20 Years Later, acclaimed documentary filmmaker Nick Broomfield (“Kurt and Courtney”, “Biggie and Tupac”) revisits his groundbreaking documentary exploring the murders of Tupac Shakur and Christopher “Biggie Smalls” Wallace with the 2021 feature film “Last Man Standing: Suge Knight and the Murders of Tupac Shakur and Christopher Wallace”- the definitive story of former rap mogul Suge Knight, the murders of Biggie & Tupac, and the LAPD officers who buried the truth.
The film will receive its World Premiere on June 30th with a special one night only nationwide pre-recorded Q&A with Director Nick Broomfield hosted by Trevor Nelson, before receiving its general release on July 2nd in theaters and later on streaming services.
This time, however, the noted director tapped “Tupac Assassination” series filmmaker Richard “RJ” Bond to serve as Executive Producer on the project.

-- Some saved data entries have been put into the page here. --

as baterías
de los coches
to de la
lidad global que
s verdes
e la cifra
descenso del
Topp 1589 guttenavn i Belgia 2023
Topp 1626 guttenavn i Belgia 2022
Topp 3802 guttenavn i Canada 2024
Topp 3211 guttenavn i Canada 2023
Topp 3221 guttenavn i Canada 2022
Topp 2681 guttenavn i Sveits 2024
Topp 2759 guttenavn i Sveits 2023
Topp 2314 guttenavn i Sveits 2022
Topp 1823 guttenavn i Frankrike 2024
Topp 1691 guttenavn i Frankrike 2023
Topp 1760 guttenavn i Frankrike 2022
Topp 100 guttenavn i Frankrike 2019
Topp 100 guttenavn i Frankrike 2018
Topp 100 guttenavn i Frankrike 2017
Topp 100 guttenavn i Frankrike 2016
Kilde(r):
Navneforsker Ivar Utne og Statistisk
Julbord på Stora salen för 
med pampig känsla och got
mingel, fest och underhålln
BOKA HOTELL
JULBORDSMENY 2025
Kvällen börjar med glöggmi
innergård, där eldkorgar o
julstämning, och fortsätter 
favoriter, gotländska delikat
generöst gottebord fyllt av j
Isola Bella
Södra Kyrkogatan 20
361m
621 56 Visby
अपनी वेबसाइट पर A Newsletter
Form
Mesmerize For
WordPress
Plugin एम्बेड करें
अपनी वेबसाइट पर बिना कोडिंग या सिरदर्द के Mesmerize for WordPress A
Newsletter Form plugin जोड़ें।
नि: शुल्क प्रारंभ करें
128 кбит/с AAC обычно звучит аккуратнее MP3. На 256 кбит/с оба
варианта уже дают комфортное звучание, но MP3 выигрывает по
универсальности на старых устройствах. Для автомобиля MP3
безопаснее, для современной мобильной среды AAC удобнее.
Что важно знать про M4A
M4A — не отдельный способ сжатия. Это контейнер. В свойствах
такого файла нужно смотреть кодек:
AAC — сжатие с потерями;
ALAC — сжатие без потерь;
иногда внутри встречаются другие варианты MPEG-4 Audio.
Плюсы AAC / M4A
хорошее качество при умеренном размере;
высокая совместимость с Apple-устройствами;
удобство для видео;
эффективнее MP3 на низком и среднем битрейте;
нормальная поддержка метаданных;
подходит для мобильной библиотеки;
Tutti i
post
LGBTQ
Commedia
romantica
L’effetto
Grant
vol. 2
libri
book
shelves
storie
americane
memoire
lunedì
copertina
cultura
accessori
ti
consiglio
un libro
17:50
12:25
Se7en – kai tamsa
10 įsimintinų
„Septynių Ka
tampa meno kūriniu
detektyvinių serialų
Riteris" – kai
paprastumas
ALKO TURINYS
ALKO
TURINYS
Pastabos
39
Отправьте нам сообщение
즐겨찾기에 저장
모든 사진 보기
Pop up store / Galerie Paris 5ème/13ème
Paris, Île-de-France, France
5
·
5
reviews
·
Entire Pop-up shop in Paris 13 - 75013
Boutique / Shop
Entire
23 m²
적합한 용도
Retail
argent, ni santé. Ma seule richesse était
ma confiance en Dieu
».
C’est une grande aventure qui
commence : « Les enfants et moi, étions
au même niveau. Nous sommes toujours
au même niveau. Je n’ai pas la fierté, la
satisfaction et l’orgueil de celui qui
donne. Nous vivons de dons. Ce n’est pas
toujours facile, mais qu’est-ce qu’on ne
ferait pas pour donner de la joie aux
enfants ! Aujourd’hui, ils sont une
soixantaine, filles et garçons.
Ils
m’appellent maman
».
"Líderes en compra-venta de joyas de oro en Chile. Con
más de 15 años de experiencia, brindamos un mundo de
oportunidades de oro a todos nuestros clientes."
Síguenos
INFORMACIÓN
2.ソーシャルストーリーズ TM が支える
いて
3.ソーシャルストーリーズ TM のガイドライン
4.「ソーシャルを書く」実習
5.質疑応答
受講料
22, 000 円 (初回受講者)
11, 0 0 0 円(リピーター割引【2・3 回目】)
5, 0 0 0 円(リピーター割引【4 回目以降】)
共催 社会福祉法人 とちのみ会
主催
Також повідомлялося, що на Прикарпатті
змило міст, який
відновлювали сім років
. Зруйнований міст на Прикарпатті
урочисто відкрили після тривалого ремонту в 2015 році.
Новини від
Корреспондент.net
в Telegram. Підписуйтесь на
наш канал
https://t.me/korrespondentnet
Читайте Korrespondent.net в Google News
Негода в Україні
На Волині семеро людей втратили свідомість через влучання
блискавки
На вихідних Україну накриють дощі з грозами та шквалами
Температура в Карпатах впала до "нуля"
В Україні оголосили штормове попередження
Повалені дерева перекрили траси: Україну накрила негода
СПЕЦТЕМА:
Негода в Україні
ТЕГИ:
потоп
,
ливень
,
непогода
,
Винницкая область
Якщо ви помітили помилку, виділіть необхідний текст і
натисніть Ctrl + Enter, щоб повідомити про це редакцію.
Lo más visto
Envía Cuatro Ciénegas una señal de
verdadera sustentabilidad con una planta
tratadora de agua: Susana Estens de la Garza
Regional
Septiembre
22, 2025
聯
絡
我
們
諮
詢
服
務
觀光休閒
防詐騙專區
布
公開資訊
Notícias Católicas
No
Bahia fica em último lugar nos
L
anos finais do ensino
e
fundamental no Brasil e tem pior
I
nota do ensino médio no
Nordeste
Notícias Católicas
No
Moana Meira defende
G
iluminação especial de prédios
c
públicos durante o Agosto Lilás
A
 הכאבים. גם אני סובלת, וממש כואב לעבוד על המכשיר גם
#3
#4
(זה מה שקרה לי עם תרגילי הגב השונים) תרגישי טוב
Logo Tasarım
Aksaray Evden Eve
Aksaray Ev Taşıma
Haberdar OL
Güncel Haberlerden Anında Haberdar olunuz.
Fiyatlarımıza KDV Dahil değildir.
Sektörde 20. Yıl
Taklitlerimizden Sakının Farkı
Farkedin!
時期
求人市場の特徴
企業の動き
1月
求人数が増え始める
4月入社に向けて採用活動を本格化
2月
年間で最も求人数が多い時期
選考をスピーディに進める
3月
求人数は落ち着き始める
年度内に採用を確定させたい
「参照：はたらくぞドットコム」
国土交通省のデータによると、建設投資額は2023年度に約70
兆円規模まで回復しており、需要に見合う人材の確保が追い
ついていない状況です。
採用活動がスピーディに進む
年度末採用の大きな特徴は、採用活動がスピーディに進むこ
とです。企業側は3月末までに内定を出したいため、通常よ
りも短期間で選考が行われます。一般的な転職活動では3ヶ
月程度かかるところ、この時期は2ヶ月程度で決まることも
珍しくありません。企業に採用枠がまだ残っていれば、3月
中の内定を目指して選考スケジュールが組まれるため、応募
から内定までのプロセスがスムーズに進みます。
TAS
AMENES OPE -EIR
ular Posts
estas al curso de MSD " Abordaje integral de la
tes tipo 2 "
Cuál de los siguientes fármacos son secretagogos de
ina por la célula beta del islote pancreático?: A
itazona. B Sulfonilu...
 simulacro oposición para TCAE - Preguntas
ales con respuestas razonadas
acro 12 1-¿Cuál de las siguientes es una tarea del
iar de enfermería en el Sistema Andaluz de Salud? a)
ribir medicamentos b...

Bond’s 15 year investigation- spawning 4 Documentaries and a national Podcast of his own on the subject matter- helped provide Broomfield and his staff a running start in identifying significant events the 20 year span since Broomfield’s first foray into the subject matter “Biggie and Tupac” (2001). Bond’s editorial knowledge was a natural blend with Broomfield, and the two have created a riveting and haunting look at where the investigations are, and the multiple competing theories regarding the likelihood of the Los Angeles Police’ possible involvement and potential subsequent cover-up of the Wallace killing in Los Angeles in 1997.
“Nick and I have had a really great time both looking at new information out there,” said Bond. “So many people have been more willing to talk since Knight’s incarceration for killing Terry Carter. But it was also fascinating for me to look at footage Nick shot 20 years ago, which have taken on an entirely new meaning today- especially when it may not have resonated back then, when we did not know as much..”
Suge Knight, the former CEO of legendary rap music label Death Row Records was recently sentenced to 28 years imprisonment for manslaughter in a long line of violent crimes not typically associated with a highly successful record executive. This film takes a look at Death Row and how L.A.’s street gang culture had come to dominate its business workings as well as an association with corrupt LA police officers who were also gang affiliated. It would be this world of gang rivalry and dirty cops that would claim the lives of the world’s two greatest rappers, Tupac Shakur and Biggie Smalls. People have only now started talking since Suge commenced his 28-year sentence and the film comes up with new evidence showing the involvement of the LAPD in these murders and their attempt to conceal evidence…
Broomfield, the recipient of the prestigious Sundance First Prize, British Academy Award, Prix Italia, Dupont Peabody Award, Grierson Award, Hague Peace Prize and Amnesty International Doen award added, “After finishing Biggie & Tupac in 2002 I became increasingly troubled by the treatment of LAPD detective Russell Poole who had come up with evidence that LAPD officers were involved in the hit on Biggie Smalls.
“Russell was vilified by the LAPD and over the years I watched as his health and wellbeing declined. In August 2015 Russell died of a massive heart attack during a meeting at the LA Sheriff’s headquarters where he was still arguing his theory of the Biggie Smalls murder. It was a tragic end that Russell didn’t deserve, however a few years later people started talking more freely after Suge Knight (whom Russell accused of commissioning the hit) was sentenced to 28 years in prison in 2018.
“I believed in Russell and I believed in his theory, and people who had never spoken before, who didn’t know Russell Poole, came forward with new evidence never heard before that supports his allegations that LAPD officers were involved.”
Bond concluded: “Much noise has been added by former L.A.P.D. cops that has worked to cloud the simple facts pertaining to the shooting of Wallace. Some have come out and flatly denied L.A.P.D. had anything to do with the shootings, to the point of claiming no one from L.A.P.D. was even at the Peterson Museum the night of the shooting. We put an end to that notion once and for all.”